In 1996, Section 936 of the U.S. Internal Revenue Code was repealed, removing Puerto Rico’s corporate tax privilege. Companies began to leave the island because the island’s tax exemptions were no longer a deciding factor. Other factors like corruption in the government and future investment potential led firms to leave the island. After assessing Puerto Rico’s economic situation, many companies moved to Eastern Asian countries like China, which offered that had lower production costs and very similar tax advantages. From this massive switch in the economy, the government only made the situation worse. During Puerto Rico’s stable economy, Puerto Rican government bonds were very popular among U.S. pension funds and corporate investors because of their triple tax exemption status. The bonds were exempt from federal, local and capital gains taxes. The Puerto Rican government took advantage of this popularity. The government began to issue these bonds to finance major expansion projects that were never completed. In the year 2000, members of the Puerto Rican government were indicted and convicted of corruption by the U.S. Federal Prosecutor in Puerto Rico. Other factors detrimental to Puerto Rico’s economic situation include the 2008 recession, increased oil prices, outmigration and population loss. Overall, the entire debt crisis resulted in $58 billion in debt. The country began to hit a low point as water shortages and poverty trends slowly presented in Puerto Rico’s economy. Puerto Rico called in default, due to the lack of funds to pay back, and the island fell into another economic depression. Things seemed like they couldn’t get worse until a storm came along.

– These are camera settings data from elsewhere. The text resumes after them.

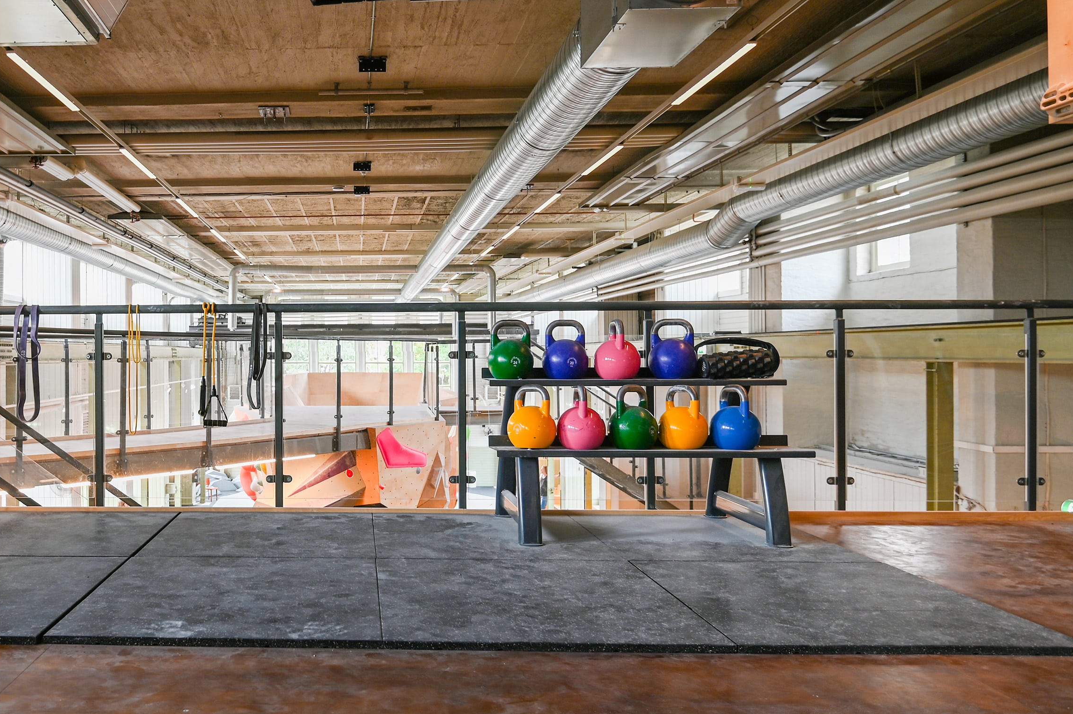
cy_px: 417
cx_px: 406
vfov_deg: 51.0
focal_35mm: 25
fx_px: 745
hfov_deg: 70.5
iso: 125
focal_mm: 19
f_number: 4
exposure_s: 1/20
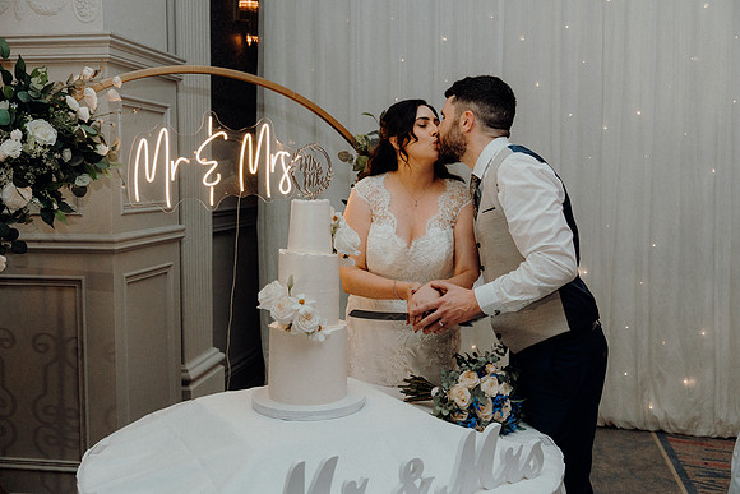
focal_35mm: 37
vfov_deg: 36.0
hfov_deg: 51.9
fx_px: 761
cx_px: 370
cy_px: 247
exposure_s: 1/200
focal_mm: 37
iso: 2500
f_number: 3.5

Hurricane Maria, a Category 4 Hurricane, hit the island of Puerto Rico on September 20th, 2017. Right after the relatively minor effects of Hurricane Irma, Hurricane Maria completely shocked the island. The storm was the worst natural disaster to hit Puerto Rico. The monster storm caused catastrophic damage to island, resulting in a whopping $94 billion needed to the repair the island. The storm raised the poverty rate in Puerto Rico to 52.7%. The effects of the storm can still be felt today after months of the storm passing. Puerto Rico has experienced the longest power outage in modern U.S. history. There still 15.5% of all Puerto Rican citizens without power. Because of the extreme economic situation, people have moved to a more primitive barter economy. If someone wants something, that person will barter or trade essential goods with another individual. The Puerto Rican economy has gone from a thriving capitalist economy to a struggling bartering economy.

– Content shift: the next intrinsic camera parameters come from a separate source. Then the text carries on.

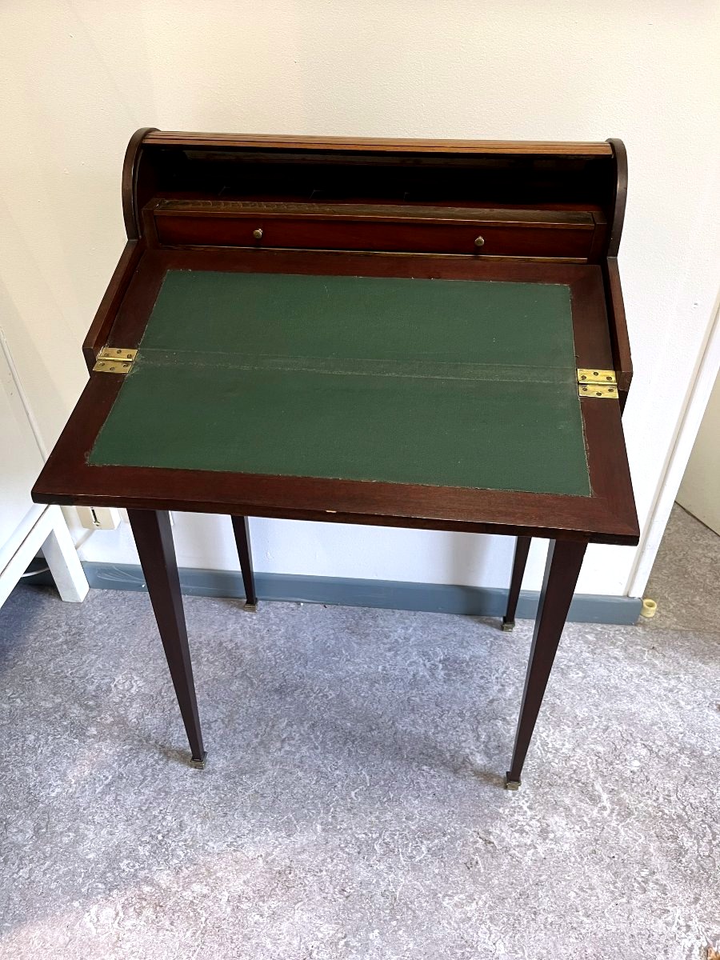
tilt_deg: -38.9
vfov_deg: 67.3
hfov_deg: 53.1
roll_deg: -0.3
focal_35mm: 26
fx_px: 721
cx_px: 360
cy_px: 480
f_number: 1.6
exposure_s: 1/50
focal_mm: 5.1
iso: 80
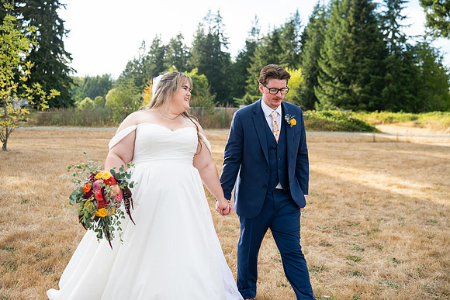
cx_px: 225
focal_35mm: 35
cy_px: 150
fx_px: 438
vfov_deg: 37.9
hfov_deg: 54.4
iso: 400
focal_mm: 35
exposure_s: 1/1600
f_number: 2.8
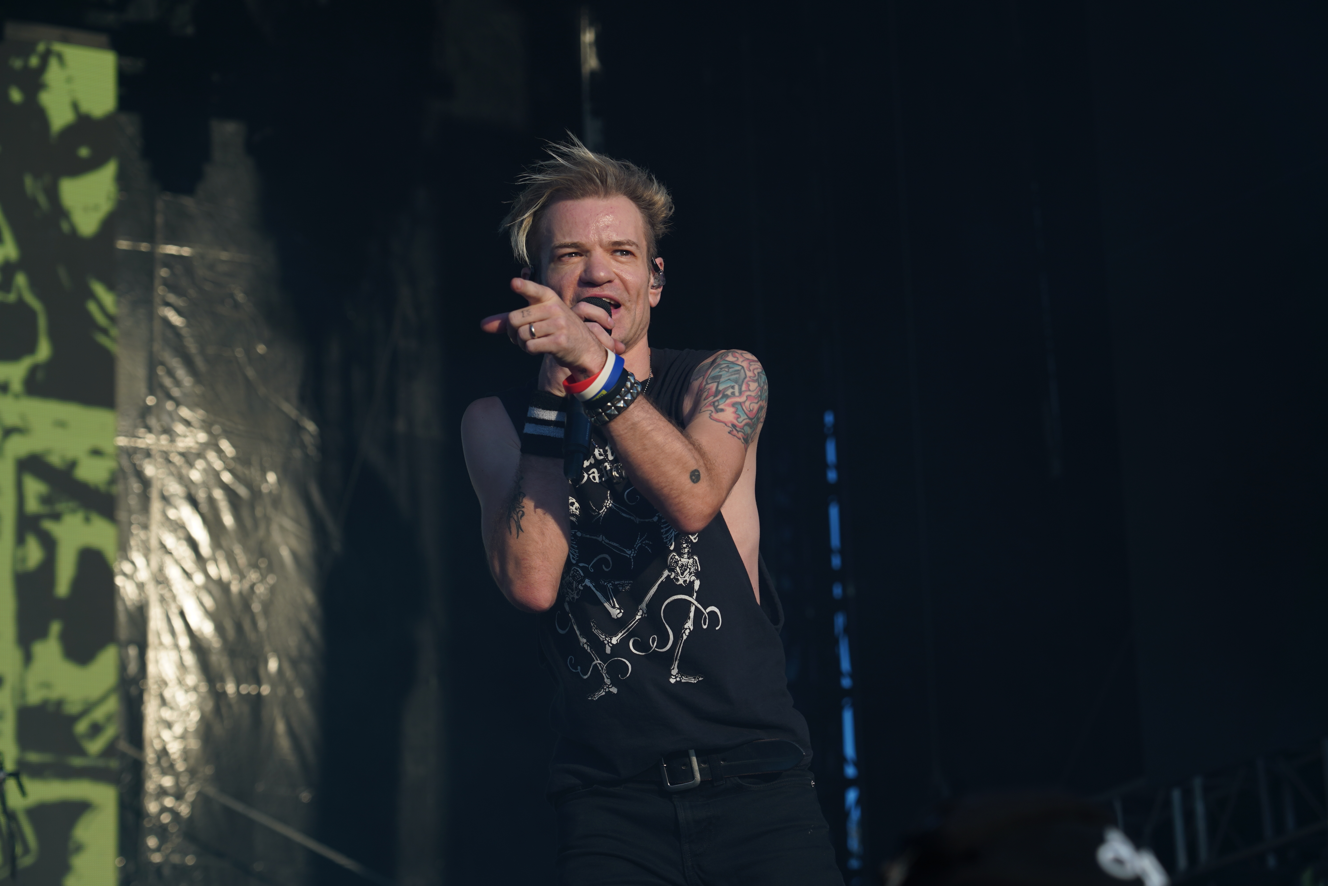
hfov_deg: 19.5
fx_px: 3873
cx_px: 664
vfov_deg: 13.0
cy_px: 443
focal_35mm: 105
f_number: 6.3
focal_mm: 105
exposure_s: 1/320
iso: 100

Puerto Rico has experience massive shifts in its economy. From extremely prosperous times to a declining situation to a huge natural disaster, the island is still pushing through these hard times. My own parents participated in a missions trip to help damaged churches, give support to survivors and support new disaster relief. My mother, being a native Puerto Rican, was dumbfounded and stunned to see her hometown be in ruins. She described to me how different this trip was compared to other visits. She described the crushing spirit of desperation that she could feel from talking to others on the island. Despite the condition of the island, people showed remarkable strength and positivity as they received support from my mother’s mission team. These Puerto Ricans, fellow American citizens, have had to endure one of the most devastating natural disasters to ever hit the Caribbean, yet they have not received ample support from the United States government.
In order to garner future support, the Puerto Rican government and people must remind the U.S. that they are not foreigners, but fellow citizens that deserve the same relief as any other entity of U.S. citizens. Puerto Rico should continue to advocate for better relief measures and consider other beneficiaries like private investors or other financial institutions. The people of Puerto Rican should also be prepared to alter the island’s flawed fiscal system and repair its systematic debt issues. The island still has a long journey to recovery, but it continues to push through and make the necessary actions to fully reclaim its enchantment.